Little Leanne matched her pink shorts with a smock top that "she wore all the time".
Outside their house at 6 Dorchester St, Highgate Hill, was a "yellow" Charger with a black stripe.
In the front yard a man called 'Shorty' petted Ginger Meggs the cat and inside a man called Vince chatted to Mrs McCulkin.
This scene is more than 40 years old, but Janet Gayton on Wednesday painted a vivid portrait of the last day she saw the McCulkins alive on January 16, 1974.
Ms Gayton was giving evidence in Vincent O'Dempsey's murder trial.
Mr O'Dempsey, a 78-year-old Warwick resident, has pleaded not guilty to three charges of murder and one of deprivation of liberty.

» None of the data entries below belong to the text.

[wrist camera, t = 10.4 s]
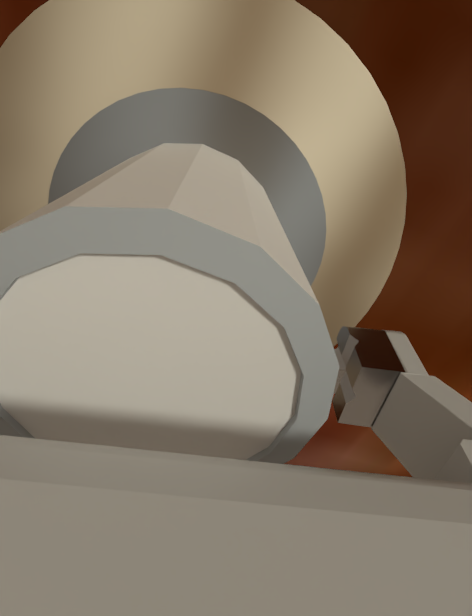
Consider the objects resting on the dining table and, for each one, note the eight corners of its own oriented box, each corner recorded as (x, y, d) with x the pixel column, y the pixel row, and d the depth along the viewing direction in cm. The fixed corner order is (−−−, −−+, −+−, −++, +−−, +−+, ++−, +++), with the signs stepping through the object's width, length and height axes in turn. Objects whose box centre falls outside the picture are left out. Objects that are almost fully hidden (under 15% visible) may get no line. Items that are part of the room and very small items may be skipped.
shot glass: (218, 347, 15) (204, 532, 10) (49, 256, 13) (-102, 425, 7) (339, 208, 12) (429, 361, 6) (141, 59, 10) (3, 83, 4)
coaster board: (472, 26, 11) (499, 24, 10) (327, 388, 18) (332, 409, 17) (-69, -82, 9) (-108, -98, 8) (21, 351, 17) (6, 372, 16)
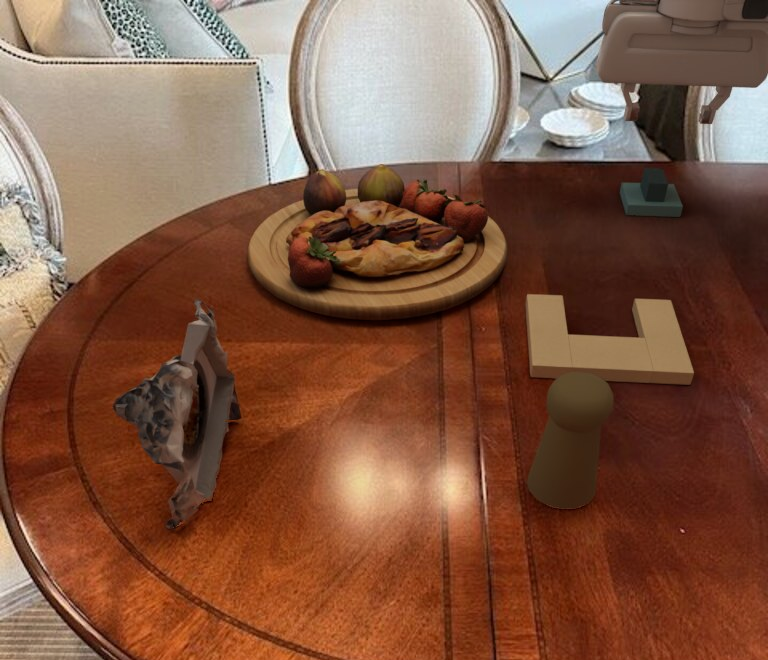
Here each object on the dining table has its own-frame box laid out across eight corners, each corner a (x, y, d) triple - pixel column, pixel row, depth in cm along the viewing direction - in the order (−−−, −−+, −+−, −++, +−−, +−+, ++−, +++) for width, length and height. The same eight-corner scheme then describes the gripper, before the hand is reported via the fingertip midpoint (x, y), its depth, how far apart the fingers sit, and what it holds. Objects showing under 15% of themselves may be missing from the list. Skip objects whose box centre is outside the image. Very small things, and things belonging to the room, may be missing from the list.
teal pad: (671, 194, 110) (678, 165, 107) (680, 217, 105) (688, 187, 102) (619, 192, 111) (625, 164, 108) (625, 215, 106) (632, 185, 103)
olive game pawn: (518, 499, 67) (535, 396, 60) (536, 456, 71) (554, 354, 64) (588, 518, 66) (615, 414, 58) (602, 472, 70) (629, 370, 62)
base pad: (667, 311, 89) (671, 299, 88) (690, 385, 79) (694, 372, 78) (525, 305, 90) (527, 293, 89) (530, 377, 80) (532, 365, 79)
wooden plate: (352, 361, 82) (349, 289, 76) (201, 249, 100) (189, 184, 94) (560, 265, 96) (571, 199, 90) (395, 182, 114) (395, 122, 108)
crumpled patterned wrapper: (200, 418, 75) (173, 297, 66) (243, 421, 75) (222, 299, 66) (150, 531, 65) (110, 406, 56) (201, 535, 65) (169, 409, 55)
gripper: (611, -1, 89) (587, 127, 99) (795, 4, 88) (753, 133, 97) (604, -15, 93) (583, 109, 103) (780, -10, 92) (741, 115, 102)
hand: (667, 121), depth 100 cm, fingers open, 8 cm apart
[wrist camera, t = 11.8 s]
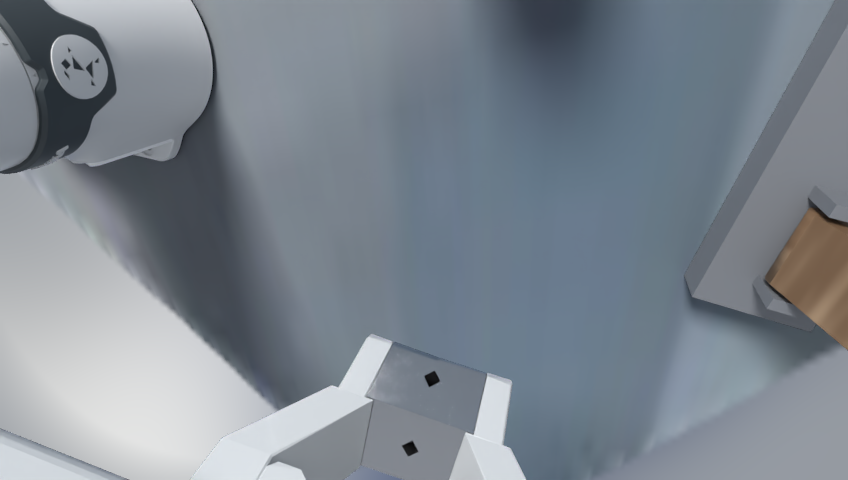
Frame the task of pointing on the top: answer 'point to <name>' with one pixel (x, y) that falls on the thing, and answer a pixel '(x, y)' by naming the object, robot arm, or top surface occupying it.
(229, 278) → the top surface
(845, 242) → the walnut lever
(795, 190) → the plinth
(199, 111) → the robot arm
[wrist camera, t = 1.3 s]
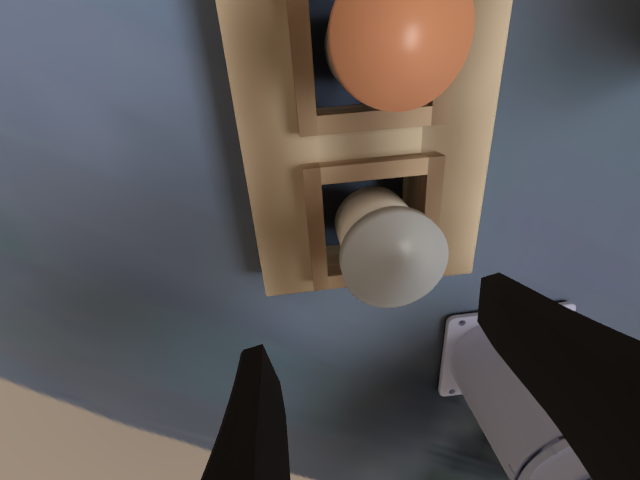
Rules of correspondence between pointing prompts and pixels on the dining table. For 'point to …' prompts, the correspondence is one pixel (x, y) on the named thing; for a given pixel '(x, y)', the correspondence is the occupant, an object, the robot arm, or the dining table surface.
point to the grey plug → (388, 248)
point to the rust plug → (398, 49)
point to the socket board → (352, 140)
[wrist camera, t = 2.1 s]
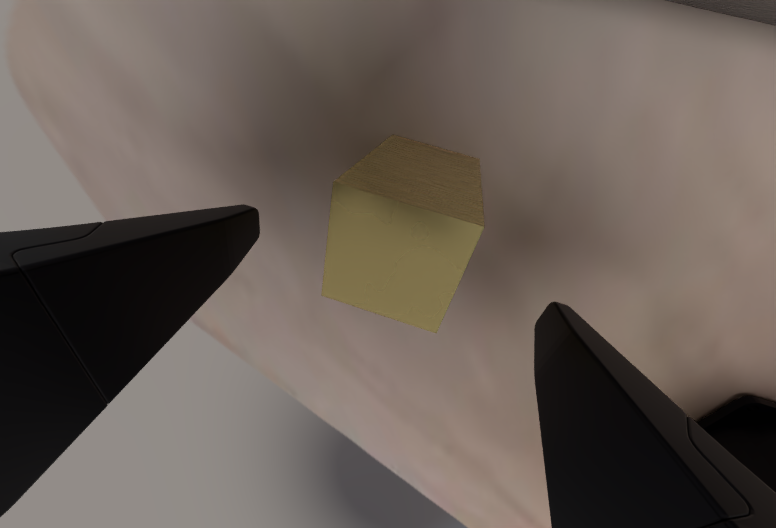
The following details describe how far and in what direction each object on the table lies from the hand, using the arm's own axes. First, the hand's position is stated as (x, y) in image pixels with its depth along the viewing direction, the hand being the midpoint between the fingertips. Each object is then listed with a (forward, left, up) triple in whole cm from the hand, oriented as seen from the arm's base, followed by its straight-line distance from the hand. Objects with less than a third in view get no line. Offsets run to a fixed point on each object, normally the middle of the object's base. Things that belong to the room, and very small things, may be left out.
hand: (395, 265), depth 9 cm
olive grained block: (0, 0, -7) cm, 7 cm away
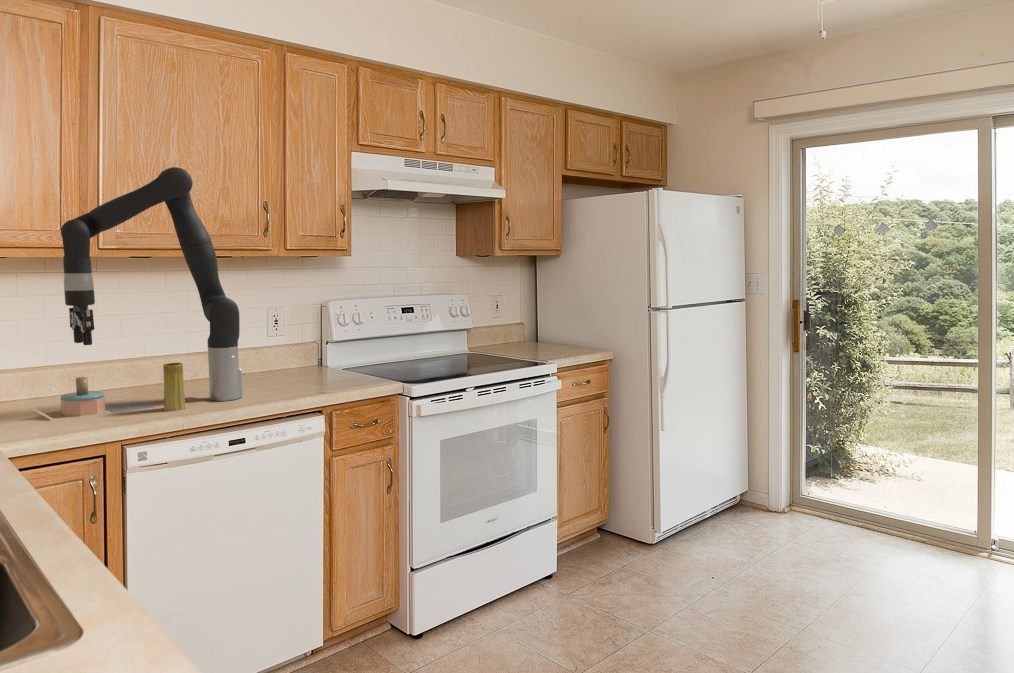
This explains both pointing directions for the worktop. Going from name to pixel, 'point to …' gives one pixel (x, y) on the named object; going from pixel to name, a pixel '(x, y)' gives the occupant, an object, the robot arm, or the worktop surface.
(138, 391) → the worktop surface
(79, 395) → the lid
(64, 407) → the bowl
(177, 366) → the vase
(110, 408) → the mat
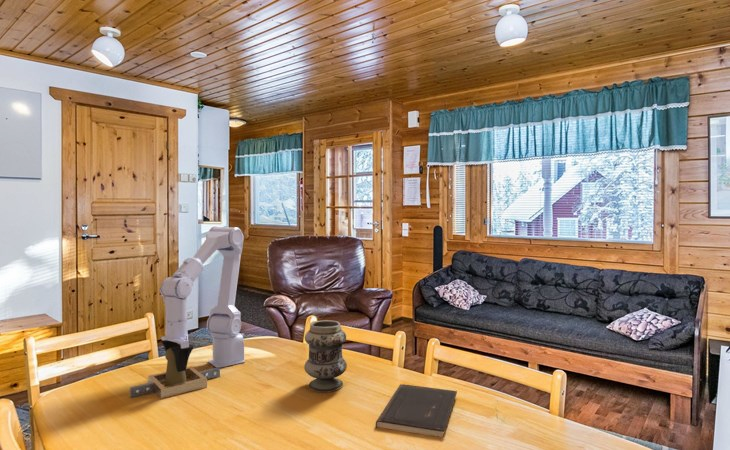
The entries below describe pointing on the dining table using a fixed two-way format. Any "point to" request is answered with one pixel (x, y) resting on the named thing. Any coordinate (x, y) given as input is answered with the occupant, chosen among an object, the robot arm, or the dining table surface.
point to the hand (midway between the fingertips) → (177, 367)
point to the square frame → (163, 392)
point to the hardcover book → (418, 410)
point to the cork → (173, 370)
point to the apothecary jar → (325, 355)
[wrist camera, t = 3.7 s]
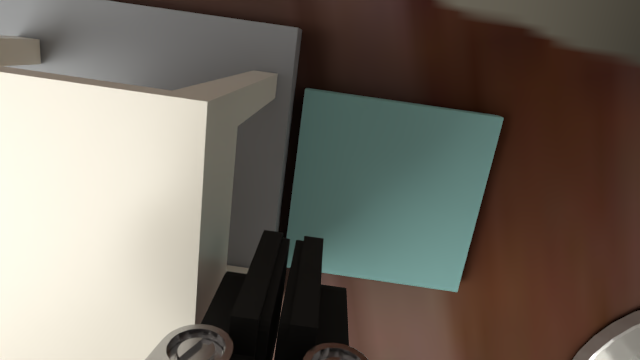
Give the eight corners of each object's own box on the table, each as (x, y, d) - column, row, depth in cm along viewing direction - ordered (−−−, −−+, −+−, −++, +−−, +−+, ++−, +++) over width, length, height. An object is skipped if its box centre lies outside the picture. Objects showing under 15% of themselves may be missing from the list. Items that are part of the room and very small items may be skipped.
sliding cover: (277, 73, 18) (207, 101, 8) (255, 287, 21) (185, 484, 11) (15, 36, 18) (-350, 21, 8) (32, 255, 21) (-222, 425, 11)
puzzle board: (302, 29, 19) (298, 27, 17) (270, 298, 23) (264, 321, 21) (-226, -46, 19) (-289, -57, 17) (-163, 235, 23) (-208, 252, 21)
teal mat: (497, 115, 20) (504, 117, 19) (453, 283, 22) (457, 292, 22) (306, 87, 20) (304, 89, 19) (284, 259, 22) (283, 266, 22)
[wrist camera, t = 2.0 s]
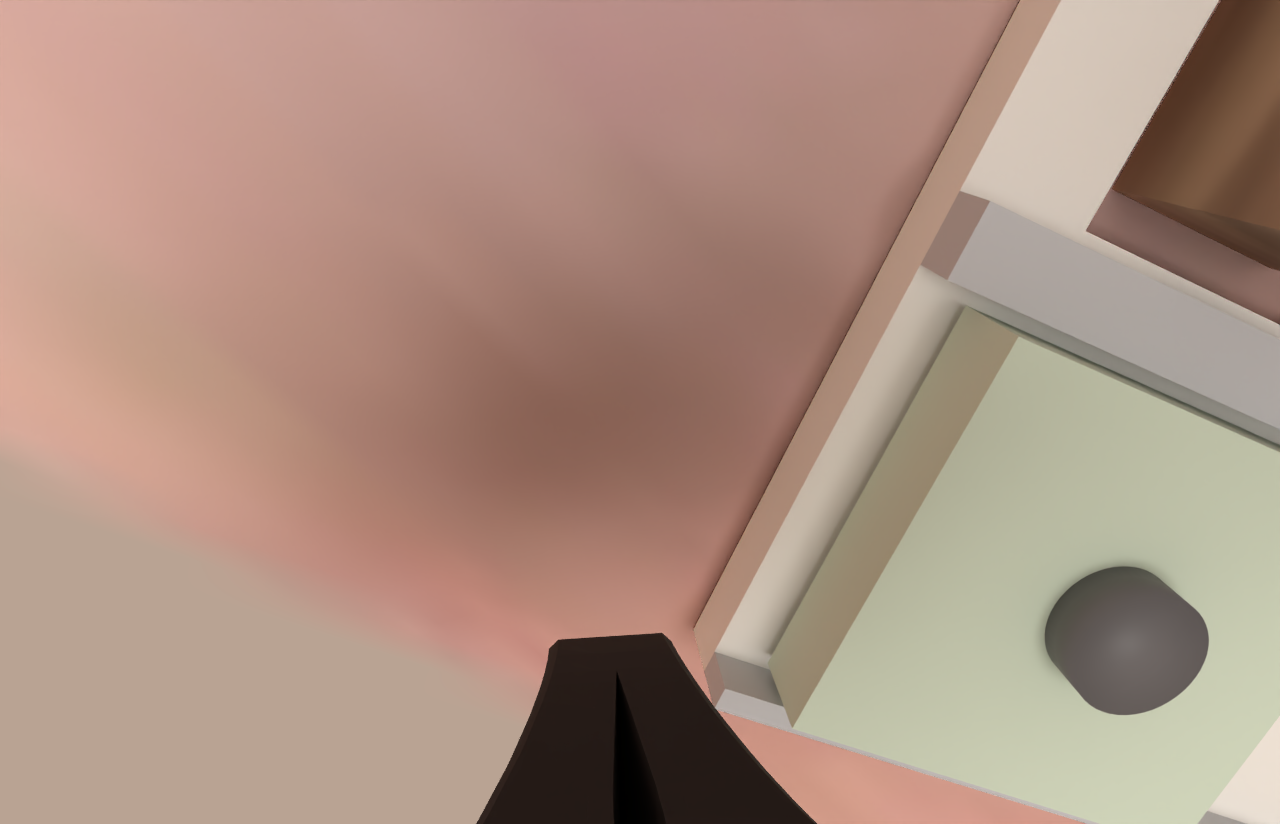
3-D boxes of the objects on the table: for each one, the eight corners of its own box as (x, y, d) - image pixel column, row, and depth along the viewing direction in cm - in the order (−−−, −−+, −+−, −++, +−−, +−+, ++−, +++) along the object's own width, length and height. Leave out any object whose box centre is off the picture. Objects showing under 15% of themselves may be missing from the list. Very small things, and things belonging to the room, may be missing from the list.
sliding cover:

The Crown alleges Mr O'Dempsey and his co-accused Garry Reginald 'Shorty' Dubois murdered Mrs McCulkin and her daughters because they feared Mrs McCulkin could link them to a nightclub fire in 1973.
Ms Gayton told the court that Vicki said the men were called "Vince and Shorty" but that she did not recall what Vicki said Shorty's real name was.
She said Vicki and Leanne told her the men were friends of their father.
Ms Gayton said she had crossed the road from her place to the McCulkins' to escort Vicki and Leanne back to her house for her sister Juneen's 10th birthday party.
"It was just a little party at our place, (with) cake," Ms Gayton said.
"We were playing all the time, either at their place or ours."
Straight after her sister gave evidence, Juneen Gayton told the court she saw the two men enter the McCulkin house and that the man called Shorty was carrying a box of beer.
Leanne left the party a couple of hours later because she was feeling ill and Vicki went home about 10.15pm.
The Gaytons watched Vicki walk in the front door of her home, which was "not lit up".
The Gayton sisters, under questioning by defence barrister Tony Glynn, said they did not see the yellow Charger in front of the McCulkin home when Vicki and Leanne left the party.
However, they said it could have been there because a steep hairpin bend in the street meant the view from 7 Dorchester St to 6 Dorchester St was partially blocked.
The court has previously heard on Tuesday that Mr O'Dempsey owned an orange Charger with a black stripe and that it was often parked in front of the McCulkin home.
The court also heard testimony from Vicki and Leanne's late father Billy McCulkin who described seeing his estranged wife early on the day she disappeared.
"It was about 11am. I saw my wife seated on the council bus," Mr McCulkin told police in 1974.
"She waved to me and I waved back to her.
"I mouthed to her 'I might come over tonight'.
"She waved back and seemed to be quite happy."
Mr McCulkin did not go to his family's home that evening, instead he spent the night with another woman because he "drank too much liquor".
He did however drop into Dorchester St on January 18, intending to give his wife $60.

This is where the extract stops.